When projects come to an end, teachers want to tell success stories, creating a narrative marked by student work that is polished and significant, pointing to examples of what students accomplished, and illustrating the importance and scope of what we are guiding them through in our classrooms. In the case of the Responsible Change Project at my school this year, such a highlight reel would center around this group’s presentation on pet safety at a local elementary school and this group’s community cookout. These projects made a strong claim for students doing advocacy work in the classroom. Focusing solely on success stories, though, misrepresents the experiences of many other groups of students—those who struggled to ever find direction, work through all the problems they encountered, or couldn’t quite pull off what they had planned.
Retelling a narrative through these less-than-heroic experiences, which we often prefer to sweep under the rug when writing publicly, casts a different light on what teaching and learning means. It shows real learning as messy, non-linear, and uncomfortable—for both students and the teachers who are figuring it all out alongside of them.
For teachers, particularly when leading student-driven projects, this learning feels like being stuck. The project has been planned and the work of it is underway, and then, the energy and imaginations of middle school children all thinking towards different directions is just too much. Openness and collaboration, ownership and problem solving, the traits that make such projects meaningful, invite uncertainty and confusion. It’s not clear what the end looks like because the students are in charge of figuring that out. You, the teacher, just know you are far from it and that it’s too late to turn back. And, that you are overwhelmed.
My coworker, Breena, and I found ourselves at this place during the semester-long assignment we called The Responsible Change Project. The project asked 8th graders to identify, research, and write about an issue important in the community, then develop a plan to enact positive change in connection to that issue. Students would carry out their plans, then write, rehearse, and deliver a TED-style talk to their classmates that was informative, argued for and documented the action they took, and shared what they had learned in the process.
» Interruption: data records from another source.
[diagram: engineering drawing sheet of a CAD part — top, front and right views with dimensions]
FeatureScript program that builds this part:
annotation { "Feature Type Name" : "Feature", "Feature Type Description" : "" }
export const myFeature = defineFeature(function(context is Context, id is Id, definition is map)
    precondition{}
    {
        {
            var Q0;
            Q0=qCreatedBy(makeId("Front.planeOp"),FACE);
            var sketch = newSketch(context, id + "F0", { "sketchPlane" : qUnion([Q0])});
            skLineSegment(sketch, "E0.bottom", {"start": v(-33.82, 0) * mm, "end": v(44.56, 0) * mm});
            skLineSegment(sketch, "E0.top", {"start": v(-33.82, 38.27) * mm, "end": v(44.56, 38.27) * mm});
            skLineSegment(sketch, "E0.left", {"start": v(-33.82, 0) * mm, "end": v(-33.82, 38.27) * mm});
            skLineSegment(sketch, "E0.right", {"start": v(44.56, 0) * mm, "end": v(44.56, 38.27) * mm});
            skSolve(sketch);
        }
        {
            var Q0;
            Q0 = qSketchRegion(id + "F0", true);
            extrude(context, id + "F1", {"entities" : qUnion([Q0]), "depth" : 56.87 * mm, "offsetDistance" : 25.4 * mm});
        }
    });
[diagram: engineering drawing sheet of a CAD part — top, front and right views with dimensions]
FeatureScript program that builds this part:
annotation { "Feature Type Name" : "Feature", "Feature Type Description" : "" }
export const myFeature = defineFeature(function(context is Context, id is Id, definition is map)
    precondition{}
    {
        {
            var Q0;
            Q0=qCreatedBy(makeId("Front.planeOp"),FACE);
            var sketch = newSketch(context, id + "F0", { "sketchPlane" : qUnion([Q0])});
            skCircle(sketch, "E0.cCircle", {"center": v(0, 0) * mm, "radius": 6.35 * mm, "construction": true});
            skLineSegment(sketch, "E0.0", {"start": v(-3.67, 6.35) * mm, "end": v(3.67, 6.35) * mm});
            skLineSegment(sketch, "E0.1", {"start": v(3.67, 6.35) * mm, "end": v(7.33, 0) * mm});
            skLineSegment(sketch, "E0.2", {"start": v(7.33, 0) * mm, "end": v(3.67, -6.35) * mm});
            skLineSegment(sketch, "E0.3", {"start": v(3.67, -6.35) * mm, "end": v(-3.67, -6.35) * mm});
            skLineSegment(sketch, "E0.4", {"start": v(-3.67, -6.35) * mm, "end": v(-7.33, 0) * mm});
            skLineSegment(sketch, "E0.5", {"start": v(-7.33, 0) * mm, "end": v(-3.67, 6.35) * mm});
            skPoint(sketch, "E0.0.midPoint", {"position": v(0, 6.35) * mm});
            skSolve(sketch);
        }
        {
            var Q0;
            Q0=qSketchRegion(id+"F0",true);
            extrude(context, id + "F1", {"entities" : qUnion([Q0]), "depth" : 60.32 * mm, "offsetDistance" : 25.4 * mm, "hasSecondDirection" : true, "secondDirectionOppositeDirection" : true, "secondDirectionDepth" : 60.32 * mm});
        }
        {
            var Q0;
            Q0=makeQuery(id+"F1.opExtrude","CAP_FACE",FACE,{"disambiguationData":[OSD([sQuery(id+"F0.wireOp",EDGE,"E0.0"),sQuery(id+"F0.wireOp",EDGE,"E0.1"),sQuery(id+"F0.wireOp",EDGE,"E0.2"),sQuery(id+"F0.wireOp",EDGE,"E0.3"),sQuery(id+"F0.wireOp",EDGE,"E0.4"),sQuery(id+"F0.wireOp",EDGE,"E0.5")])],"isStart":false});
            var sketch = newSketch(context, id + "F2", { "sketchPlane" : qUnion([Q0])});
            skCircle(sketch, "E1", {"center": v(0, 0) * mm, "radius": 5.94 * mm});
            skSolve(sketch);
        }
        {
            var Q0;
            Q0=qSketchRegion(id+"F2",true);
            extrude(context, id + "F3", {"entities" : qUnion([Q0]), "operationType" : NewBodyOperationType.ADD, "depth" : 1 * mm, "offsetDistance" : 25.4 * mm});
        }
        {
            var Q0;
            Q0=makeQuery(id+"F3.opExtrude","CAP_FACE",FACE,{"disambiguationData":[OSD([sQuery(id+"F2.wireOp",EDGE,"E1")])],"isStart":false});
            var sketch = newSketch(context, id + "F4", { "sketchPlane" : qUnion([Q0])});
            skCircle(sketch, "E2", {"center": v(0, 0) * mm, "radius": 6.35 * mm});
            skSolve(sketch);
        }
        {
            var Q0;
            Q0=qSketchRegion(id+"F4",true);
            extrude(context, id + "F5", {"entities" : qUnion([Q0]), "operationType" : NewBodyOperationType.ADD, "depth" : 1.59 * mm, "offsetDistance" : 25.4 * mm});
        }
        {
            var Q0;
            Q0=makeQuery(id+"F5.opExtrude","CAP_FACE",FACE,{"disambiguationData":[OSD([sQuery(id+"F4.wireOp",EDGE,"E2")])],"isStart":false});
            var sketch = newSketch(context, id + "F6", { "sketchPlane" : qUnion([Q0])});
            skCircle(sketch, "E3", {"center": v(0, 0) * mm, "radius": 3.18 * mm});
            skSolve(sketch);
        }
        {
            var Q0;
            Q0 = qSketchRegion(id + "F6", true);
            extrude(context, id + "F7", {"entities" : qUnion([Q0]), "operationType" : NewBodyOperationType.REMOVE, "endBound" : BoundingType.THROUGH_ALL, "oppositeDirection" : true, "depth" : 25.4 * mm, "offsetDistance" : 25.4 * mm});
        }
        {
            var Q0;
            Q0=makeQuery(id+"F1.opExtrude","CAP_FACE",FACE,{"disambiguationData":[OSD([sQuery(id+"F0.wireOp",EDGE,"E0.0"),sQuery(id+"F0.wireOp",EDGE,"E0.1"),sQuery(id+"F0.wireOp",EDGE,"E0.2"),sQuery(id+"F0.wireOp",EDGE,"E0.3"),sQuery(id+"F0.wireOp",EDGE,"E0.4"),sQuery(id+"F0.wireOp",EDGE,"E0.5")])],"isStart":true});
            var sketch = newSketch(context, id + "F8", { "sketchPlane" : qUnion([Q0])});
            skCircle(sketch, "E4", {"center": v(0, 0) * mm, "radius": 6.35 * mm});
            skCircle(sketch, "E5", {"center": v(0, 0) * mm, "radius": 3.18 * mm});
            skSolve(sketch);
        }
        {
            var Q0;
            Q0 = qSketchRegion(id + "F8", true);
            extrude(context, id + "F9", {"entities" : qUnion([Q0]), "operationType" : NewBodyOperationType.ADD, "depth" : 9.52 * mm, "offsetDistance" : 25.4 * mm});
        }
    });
It’s an exciting idea for a school project. But that excitement quickly faded about a day into the part where students do the work of enacting their plans for creating change. Many students didn’t know where to start. Others started out with a full head of steam, but quickly became deflated when they realized what they wanted to do wasn’t going to work as they envisioned. There was so much happening in the classroom at once—plans being started, abandoned, revised—it was impossible to really get a feel for any sense of direction. No one had a frame of reference for the work we were doing. This was the students’ first experience with this sort of civic engagement in school. And on this scale, it was ours too. Our students felt lost, and so did we.
It’s funny how the place where you feel the most stuck is also the place just before something great happens. After days of stuckness, of failed starts and thinking teenagers through implausible ideas for action projects, many students began to feel direction—the movement from abstract idea to real possibility.
In each of our separate classrooms we saw the same thing happen. The ball started rolling and gained real momentum. Breena and I talked excitedly during our planning period, concluding we were glad we stuck it out. This civic action piece was what mattered, and it was going to be the piece that enabled the research, the argument, the speech pieces to also matter. We began to recognize that real learning was messy and we needed to do a better job embracing it—to realize that getting our students to this place was a good thing because this is exactly where they were doing the hard work of constructing meaning and ownership. Breena and I began making time in the class for students to write about and talk about their frustrations and how they were working through them. We wanted students to see that they were not alone in their struggles, that through each revision a step was taken, even if it didn’t feel like it was the direction they wanted.
Tralyn and Addie’s story provides a powerful example. These two noticed that race was a particularly divisive subject this year—both in their own lives and in the community. Through their research and writing, they noted how the demographics of the country are changing and concluded that because our country is growing more diverse, not less, it is particularly important for youth to learn tolerance and sensitivity. They wanted to invite the community into a dialogue about race that would lead all involved to a deeper understanding of this complex issue that shapes our identity and interactions with others. Tralyn and Addie had the idea to start a diversity club. They made a presentation intended to promote the club, start conversations, and break down walls…then they ran into one. Turns out, they found, many administrators and teachers aren’t comfortable with the idea of two students bringing a conversation around race into their schools and classrooms. Eventually, they did find a teacher who allowed them to speak to their class, but the experience and frustration that came from trying to address this real-world issue in the real world was eye-opening for them.
In the final piece of the project, where students give a talk about what they did and what they learned, Addie and Tralyn reflected on the ups and downs they experienced, what they learned in the process, and the newfound sense of agency they gained through the process.
The real world is far more complicated than the oversimplified sound bites and headlines we encounter each day. In the classroom it’s important to draw out subject matters, topics, and aspirations in order to support students in inquiring more deeply. Inviting students to take a step further, to take their understanding and ideas out into the world, was both the most stressful and most important part of this project. When they made this move, they, and we, had the opportunity to shift from seeing an important topic not in terms of pro and con, but as a complex conversation among a myriad of perspectives. When students put themselves into the middle of this conversation, where they struggled to both recognize and understand the different and sometimes conflicting voices, they were able to carve out a place for themselves within it.